## Start Document

Most Americans Expect to Spend the Same or Less This Holiday Season

News Release, Bankrate.com

Concerns about the economy and personal finances drive behavior, especially for Younger Millennials

New York – November 25, 2019 – 74% of U.S. adults will not increase their holiday spending this year according to a new survey by Bankrate.com. This includes 22% who plan to spend less than they did last year. Just under a three in ten (27%) of those who won’t increase their spending say it’s because they are concerned about the state of their finances and/or the economy. Younger millennials (23-29) are the most concerned (33%) when compared to older generations.

U.S. adults report the specific reasons why they will not spend more:

  • 28% say they are focused on saving money
  • 27% are concerned about the state of their finances and/or the economy
  • 26% don’t have as much money as they did last year
  • 22% say they are focused on paying back debt

Of those who plan to spend any amount of money this holiday season, 56% say they will pay for all their purchases with money they already have. Another 37% will use a credit card to pay for some portion of their holiday expenses. 6% are still unsure about how they will finance their holiday expenses.

“It is heartening to see that so many Americans plan to avoid going into debt for holiday purchases, helping to avert a financial hangover in the new year, “says Bankrate Senior Economic Analyst Mark Hamrick. “Still, of those planning to spend, more than one-third do plan to use credit. For these individuals, we recommend paying the debt or balance off within the billing cycle before costly interest charges hit.”

## End Document

[Prompt]: Please resume the holiday spending news release, picking up right after its closing quote from Mark Hamrick. This material is separate from the holiday spending news release.

## Start Extracted records

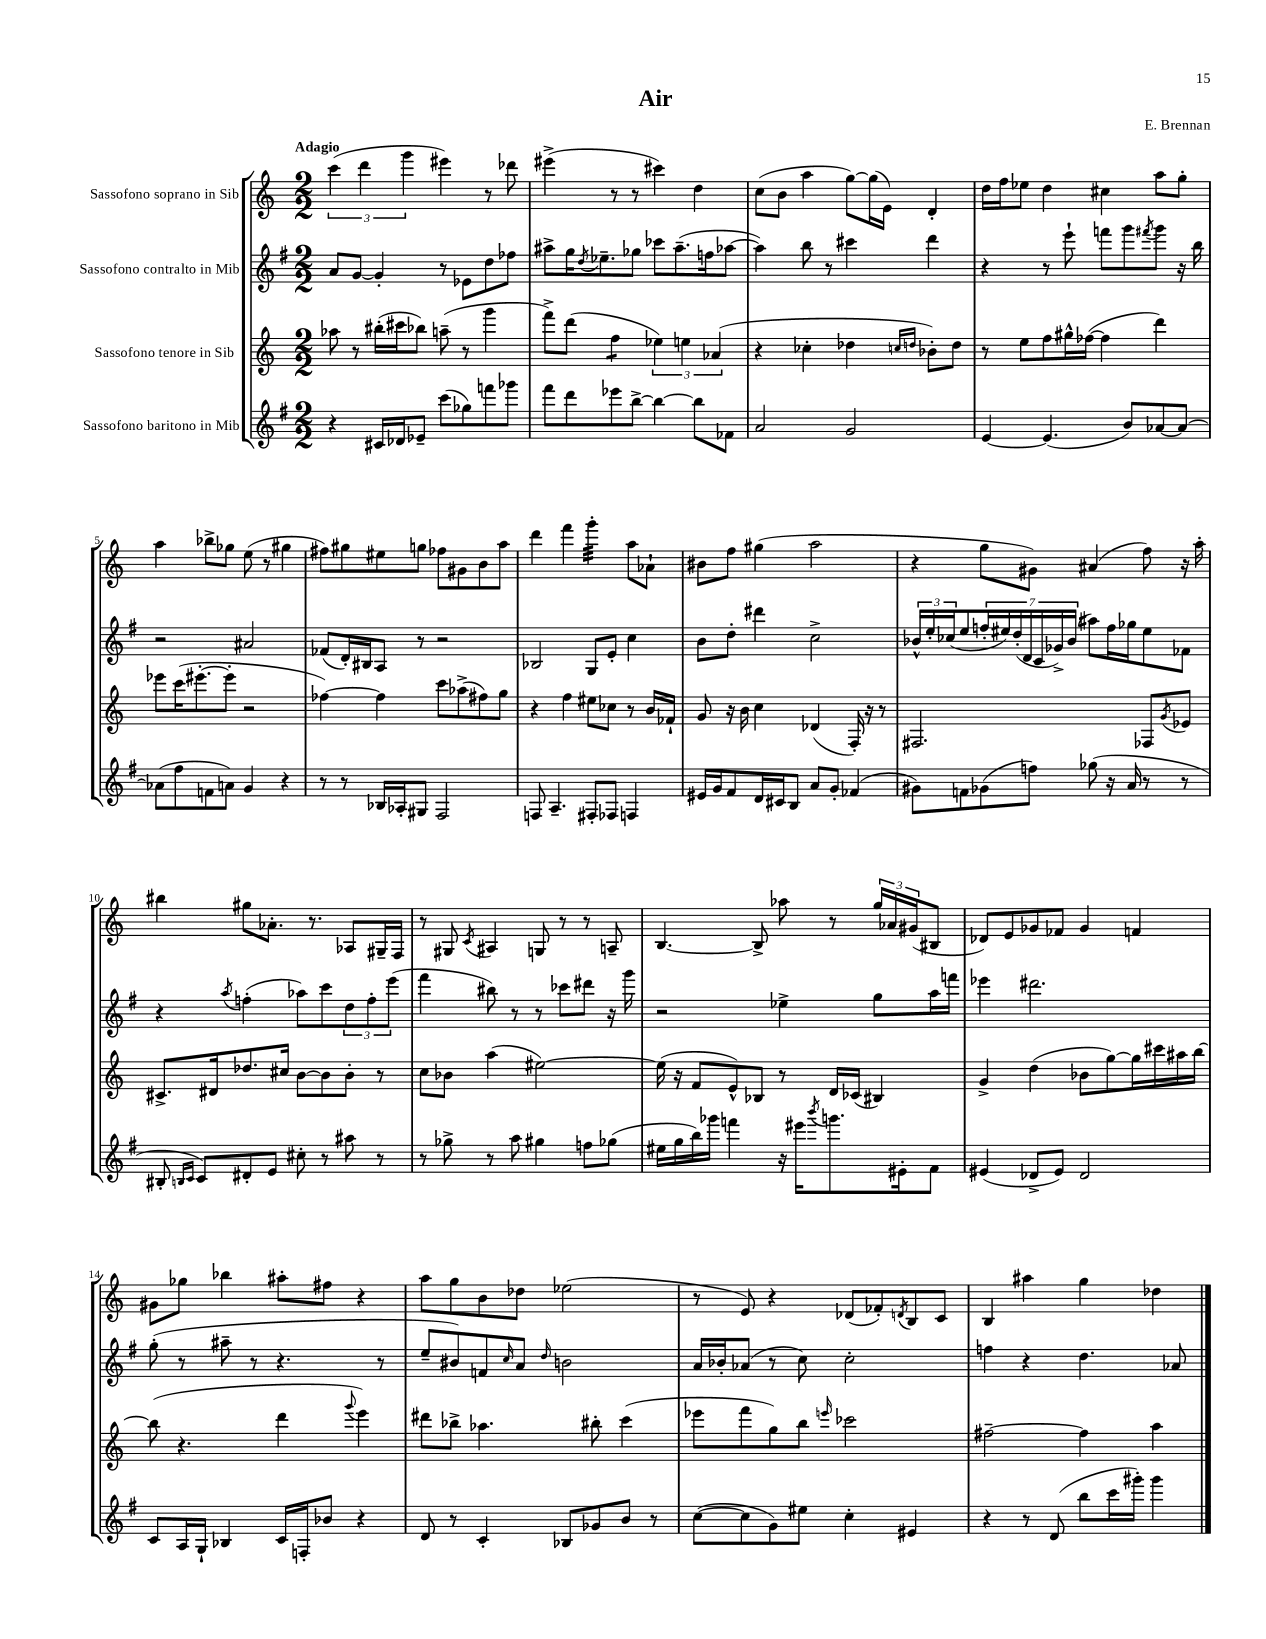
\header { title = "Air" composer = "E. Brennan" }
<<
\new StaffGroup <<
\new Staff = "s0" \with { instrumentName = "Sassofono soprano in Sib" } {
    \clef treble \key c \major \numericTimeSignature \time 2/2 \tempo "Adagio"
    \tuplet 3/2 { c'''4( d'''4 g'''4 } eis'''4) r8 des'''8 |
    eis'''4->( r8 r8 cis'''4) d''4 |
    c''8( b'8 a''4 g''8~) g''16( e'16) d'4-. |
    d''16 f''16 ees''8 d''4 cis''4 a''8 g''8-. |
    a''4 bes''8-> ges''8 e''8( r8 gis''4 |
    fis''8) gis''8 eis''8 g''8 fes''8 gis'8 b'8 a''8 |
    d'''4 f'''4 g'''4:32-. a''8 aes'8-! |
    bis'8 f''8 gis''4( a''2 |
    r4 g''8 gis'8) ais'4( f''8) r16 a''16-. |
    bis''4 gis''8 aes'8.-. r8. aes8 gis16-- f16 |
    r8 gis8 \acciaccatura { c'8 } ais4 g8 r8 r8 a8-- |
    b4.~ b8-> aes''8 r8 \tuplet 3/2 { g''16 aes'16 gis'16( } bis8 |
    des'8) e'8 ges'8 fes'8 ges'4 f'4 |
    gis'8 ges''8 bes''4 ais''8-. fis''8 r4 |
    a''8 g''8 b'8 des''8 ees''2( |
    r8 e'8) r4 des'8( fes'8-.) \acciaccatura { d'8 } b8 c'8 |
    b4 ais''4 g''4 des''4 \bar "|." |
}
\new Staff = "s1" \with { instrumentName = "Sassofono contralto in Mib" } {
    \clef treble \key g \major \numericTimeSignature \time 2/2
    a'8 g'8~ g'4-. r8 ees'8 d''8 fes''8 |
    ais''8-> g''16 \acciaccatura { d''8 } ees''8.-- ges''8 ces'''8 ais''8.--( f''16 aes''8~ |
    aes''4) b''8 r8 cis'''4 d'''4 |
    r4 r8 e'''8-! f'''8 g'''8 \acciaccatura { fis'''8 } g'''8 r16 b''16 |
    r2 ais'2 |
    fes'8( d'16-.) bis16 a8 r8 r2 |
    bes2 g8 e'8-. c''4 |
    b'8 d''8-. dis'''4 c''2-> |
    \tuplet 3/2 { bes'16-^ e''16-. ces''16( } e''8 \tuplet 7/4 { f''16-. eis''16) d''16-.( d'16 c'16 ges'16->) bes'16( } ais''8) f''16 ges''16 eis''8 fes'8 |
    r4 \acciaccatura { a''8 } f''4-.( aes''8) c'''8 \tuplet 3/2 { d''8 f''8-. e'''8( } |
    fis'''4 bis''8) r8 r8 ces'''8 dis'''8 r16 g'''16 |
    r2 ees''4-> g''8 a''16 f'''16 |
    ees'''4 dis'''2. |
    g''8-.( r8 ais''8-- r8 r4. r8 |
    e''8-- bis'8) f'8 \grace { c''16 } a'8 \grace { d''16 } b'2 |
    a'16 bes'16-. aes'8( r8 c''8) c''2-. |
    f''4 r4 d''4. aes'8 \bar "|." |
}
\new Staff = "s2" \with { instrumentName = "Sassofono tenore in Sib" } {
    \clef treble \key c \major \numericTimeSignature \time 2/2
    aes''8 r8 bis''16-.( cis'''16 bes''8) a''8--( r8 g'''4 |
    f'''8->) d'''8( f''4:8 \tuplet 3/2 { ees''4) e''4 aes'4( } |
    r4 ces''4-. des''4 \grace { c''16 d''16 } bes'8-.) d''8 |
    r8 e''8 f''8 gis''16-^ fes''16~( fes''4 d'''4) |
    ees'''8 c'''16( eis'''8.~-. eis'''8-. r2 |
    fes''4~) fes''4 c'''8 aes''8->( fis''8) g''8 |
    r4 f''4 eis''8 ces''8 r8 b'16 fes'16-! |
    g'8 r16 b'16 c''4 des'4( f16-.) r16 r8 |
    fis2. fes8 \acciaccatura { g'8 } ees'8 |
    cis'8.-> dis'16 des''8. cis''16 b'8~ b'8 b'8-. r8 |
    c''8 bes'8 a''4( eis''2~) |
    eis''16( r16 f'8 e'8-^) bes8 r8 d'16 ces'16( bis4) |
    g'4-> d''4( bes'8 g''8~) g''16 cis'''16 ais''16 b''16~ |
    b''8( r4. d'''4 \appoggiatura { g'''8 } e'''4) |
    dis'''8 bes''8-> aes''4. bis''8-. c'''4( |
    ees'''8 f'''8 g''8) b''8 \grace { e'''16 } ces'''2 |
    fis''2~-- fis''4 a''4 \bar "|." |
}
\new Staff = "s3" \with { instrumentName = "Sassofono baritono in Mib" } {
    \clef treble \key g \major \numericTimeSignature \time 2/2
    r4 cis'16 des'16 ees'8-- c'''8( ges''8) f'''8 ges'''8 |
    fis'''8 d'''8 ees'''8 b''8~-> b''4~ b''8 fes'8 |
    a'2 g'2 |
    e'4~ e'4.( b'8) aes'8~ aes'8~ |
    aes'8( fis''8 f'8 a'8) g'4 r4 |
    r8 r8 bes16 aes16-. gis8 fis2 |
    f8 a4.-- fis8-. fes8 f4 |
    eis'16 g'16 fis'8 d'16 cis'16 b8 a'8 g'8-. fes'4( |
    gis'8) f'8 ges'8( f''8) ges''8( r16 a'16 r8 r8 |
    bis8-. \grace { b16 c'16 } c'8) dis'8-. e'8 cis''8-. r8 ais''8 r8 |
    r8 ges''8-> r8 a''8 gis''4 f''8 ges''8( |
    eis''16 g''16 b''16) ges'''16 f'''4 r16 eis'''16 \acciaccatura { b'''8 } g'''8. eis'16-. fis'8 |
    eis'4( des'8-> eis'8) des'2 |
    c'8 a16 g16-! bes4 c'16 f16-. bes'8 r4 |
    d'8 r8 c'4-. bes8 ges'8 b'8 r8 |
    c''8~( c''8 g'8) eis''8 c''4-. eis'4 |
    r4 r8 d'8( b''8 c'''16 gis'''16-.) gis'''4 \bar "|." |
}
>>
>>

## End Extracted records

[Reply to the exercise]:
Spending Expectations Vary by Demographic

While 46% of those living in the lowest income households will spend about the same as last year, they are the most conservative group when it comes it holiday spending, with 24% of those earning under $30,000/year reporting they will spend less this year than last year vs. 18% of those earning $80,000/year or more saying the same.

Their need to do so is clear: 37% of the lowest earners (under $30,000/year) report not having as much money to spend as they did last year while only 13% of the highest earners ($80,000/year or more) say the same. They are also more concerned with the state of their finances and/or the economy at large: 31% of the lowest earners claim this is their reason to spend less while only 20% of the highest earners feel the same way.

While being more cautious with the money they do spend, the lowest earners are not as prepared to pay for their holiday expenses as the highest earners are. 61% of higher earners will pay for their holiday purchases with money they already have while just 53% of those earning $30,000k/year or less are able to do the same. 10% of lower earners still don’t know how they will pay for their holiday purchases (vs. just 2% of the highest earners).

With their financial lives more settled, baby boomers are most likely to pay for their holiday expenses entirely with money they’ve saved vs. using a credit card for some portion of their purchases (61% vs. 53% of millennials).

Methodology: Bankrate.com commissioned YouGov Plc to conduct a consumer survey. The total sample size was 2,686 adults. Fieldwork was undertaken on October 23-25, 2019. The survey was carried out online and meets rigorous quality standards. It employed a non-probability-based sample using both quotas upfront during collection and then a weighting scheme on the back end designed and proven to provide nationally representative results.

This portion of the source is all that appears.